## What the task requires
Transcribe the records word for word, beginning with the first line and ending after the line that contains "genus: Vanessa".

## Input records
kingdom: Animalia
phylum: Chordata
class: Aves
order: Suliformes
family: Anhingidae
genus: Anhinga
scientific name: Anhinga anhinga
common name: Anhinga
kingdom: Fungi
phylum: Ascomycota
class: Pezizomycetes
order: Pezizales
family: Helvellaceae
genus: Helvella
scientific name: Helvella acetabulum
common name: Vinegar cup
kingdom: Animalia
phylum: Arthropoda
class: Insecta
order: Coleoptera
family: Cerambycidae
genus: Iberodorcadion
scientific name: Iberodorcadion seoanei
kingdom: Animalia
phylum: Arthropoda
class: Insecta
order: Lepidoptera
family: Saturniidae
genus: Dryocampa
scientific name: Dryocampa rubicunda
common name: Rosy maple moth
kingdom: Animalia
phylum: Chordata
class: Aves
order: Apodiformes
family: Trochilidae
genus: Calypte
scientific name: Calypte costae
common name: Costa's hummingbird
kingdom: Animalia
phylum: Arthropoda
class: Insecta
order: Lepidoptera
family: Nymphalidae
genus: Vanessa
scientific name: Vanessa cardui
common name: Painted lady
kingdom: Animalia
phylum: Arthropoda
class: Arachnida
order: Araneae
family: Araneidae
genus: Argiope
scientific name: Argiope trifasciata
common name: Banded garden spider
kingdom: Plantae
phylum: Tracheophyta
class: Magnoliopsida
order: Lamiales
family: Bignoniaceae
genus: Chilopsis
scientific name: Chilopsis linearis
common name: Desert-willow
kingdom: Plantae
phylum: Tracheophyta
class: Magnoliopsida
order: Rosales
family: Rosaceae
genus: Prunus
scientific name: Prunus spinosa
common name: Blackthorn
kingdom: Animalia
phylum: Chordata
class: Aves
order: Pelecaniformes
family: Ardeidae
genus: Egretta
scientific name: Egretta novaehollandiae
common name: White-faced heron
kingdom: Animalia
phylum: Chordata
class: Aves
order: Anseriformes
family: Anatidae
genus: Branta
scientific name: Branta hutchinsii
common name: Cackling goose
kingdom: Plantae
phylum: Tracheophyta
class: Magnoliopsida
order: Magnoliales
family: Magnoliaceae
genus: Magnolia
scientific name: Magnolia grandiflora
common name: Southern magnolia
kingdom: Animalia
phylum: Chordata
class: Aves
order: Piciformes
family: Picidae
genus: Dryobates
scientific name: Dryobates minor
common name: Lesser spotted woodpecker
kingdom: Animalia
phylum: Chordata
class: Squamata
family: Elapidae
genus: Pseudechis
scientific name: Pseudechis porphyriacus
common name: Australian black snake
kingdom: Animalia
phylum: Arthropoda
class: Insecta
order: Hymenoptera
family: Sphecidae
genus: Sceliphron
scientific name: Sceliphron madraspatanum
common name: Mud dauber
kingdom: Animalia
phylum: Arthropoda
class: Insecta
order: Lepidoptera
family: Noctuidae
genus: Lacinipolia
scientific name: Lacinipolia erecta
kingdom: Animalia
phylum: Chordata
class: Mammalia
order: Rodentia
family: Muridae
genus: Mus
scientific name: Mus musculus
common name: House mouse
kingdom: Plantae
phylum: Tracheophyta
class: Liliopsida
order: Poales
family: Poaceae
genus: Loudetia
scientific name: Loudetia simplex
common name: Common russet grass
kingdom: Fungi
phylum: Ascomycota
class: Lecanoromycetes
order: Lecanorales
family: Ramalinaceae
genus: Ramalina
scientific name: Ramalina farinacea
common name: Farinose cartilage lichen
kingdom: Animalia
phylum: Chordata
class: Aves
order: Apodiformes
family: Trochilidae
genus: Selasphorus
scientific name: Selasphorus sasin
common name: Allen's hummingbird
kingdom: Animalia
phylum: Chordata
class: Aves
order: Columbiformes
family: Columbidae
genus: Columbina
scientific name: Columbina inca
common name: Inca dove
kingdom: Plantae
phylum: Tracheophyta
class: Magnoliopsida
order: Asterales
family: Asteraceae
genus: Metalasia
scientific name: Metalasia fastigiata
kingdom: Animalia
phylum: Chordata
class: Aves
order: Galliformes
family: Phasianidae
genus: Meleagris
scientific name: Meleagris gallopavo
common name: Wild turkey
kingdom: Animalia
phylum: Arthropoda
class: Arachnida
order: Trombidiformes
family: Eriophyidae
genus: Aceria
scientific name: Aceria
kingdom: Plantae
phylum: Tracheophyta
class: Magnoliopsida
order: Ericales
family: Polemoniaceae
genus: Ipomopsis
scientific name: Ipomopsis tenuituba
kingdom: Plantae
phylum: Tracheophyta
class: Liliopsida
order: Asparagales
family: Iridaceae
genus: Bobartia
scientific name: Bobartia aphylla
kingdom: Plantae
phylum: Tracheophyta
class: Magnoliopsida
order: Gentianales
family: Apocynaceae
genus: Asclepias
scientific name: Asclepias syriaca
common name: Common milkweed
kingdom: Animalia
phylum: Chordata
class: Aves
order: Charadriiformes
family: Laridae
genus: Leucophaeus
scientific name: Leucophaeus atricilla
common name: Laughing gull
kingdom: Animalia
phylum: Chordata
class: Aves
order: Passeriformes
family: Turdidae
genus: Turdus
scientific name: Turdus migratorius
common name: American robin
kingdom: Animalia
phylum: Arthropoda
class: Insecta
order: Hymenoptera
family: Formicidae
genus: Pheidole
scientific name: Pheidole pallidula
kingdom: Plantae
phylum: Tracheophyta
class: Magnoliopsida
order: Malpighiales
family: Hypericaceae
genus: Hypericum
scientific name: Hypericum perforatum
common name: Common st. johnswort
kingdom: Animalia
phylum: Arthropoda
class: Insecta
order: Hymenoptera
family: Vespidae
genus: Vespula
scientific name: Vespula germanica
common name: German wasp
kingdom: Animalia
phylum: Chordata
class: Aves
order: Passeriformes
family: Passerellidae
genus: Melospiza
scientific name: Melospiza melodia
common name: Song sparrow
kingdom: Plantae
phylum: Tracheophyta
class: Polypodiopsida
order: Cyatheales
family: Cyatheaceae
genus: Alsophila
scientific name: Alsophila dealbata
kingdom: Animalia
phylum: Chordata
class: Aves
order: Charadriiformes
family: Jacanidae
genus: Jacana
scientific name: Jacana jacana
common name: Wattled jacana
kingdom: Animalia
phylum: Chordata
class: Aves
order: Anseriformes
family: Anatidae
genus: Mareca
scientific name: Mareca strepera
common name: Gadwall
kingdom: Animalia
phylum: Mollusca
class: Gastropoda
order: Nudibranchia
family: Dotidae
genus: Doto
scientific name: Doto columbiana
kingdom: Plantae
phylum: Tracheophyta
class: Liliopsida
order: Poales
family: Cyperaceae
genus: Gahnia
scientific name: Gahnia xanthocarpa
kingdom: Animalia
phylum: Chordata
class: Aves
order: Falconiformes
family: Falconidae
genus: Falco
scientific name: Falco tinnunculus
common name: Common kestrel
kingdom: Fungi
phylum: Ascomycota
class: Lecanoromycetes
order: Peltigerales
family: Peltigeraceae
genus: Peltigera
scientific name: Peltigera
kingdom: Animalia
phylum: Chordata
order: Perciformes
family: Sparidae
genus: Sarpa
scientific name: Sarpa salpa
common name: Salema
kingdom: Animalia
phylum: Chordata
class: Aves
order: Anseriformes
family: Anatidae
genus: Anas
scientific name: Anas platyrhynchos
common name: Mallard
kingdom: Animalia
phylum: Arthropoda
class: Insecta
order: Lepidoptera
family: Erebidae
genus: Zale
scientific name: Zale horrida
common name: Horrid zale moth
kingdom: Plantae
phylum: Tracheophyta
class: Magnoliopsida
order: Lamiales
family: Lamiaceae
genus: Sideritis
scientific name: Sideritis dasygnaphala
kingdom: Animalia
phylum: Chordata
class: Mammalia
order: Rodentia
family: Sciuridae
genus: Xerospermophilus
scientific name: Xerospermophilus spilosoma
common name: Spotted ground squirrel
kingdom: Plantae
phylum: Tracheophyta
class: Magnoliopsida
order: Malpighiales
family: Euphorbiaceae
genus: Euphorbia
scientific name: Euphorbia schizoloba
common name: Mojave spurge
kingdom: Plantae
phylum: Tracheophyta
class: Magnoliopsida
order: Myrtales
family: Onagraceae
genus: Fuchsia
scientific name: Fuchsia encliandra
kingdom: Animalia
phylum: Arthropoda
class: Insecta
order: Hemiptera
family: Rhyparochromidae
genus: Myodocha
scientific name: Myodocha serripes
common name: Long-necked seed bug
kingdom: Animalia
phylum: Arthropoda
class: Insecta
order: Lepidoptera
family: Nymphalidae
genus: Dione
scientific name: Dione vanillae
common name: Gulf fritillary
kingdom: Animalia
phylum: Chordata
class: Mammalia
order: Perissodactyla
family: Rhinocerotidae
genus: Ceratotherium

## Complete answer
kingdom: Animalia
phylum: Chordata
class: Aves
order: Suliformes
family: Anhingidae
genus: Anhinga
scientific name: Anhinga anhinga
common name: Anhinga
kingdom: Fungi
phylum: Ascomycota
class: Pezizomycetes
order: Pezizales
family: Helvellaceae
genus: Helvella
scientific name: Helvella acetabulum
common name: Vinegar cup
kingdom: Animalia
phylum: Arthropoda
class: Insecta
order: Coleoptera
family: Cerambycidae
genus: Iberodorcadion
scientific name: Iberodorcadion seoanei
kingdom: Animalia
phylum: Arthropoda
class: Insecta
order: Lepidoptera
family: Saturniidae
genus: Dryocampa
scientific name: Dryocampa rubicunda
common name: Rosy maple moth
kingdom: Animalia
phylum: Chordata
class: Aves
order: Apodiformes
family: Trochilidae
genus: Calypte
scientific name: Calypte costae
common name: Costa's hummingbird
kingdom: Animalia
phylum: Arthropoda
class: Insecta
order: Lepidoptera
family: Nymphalidae
genus: Vanessa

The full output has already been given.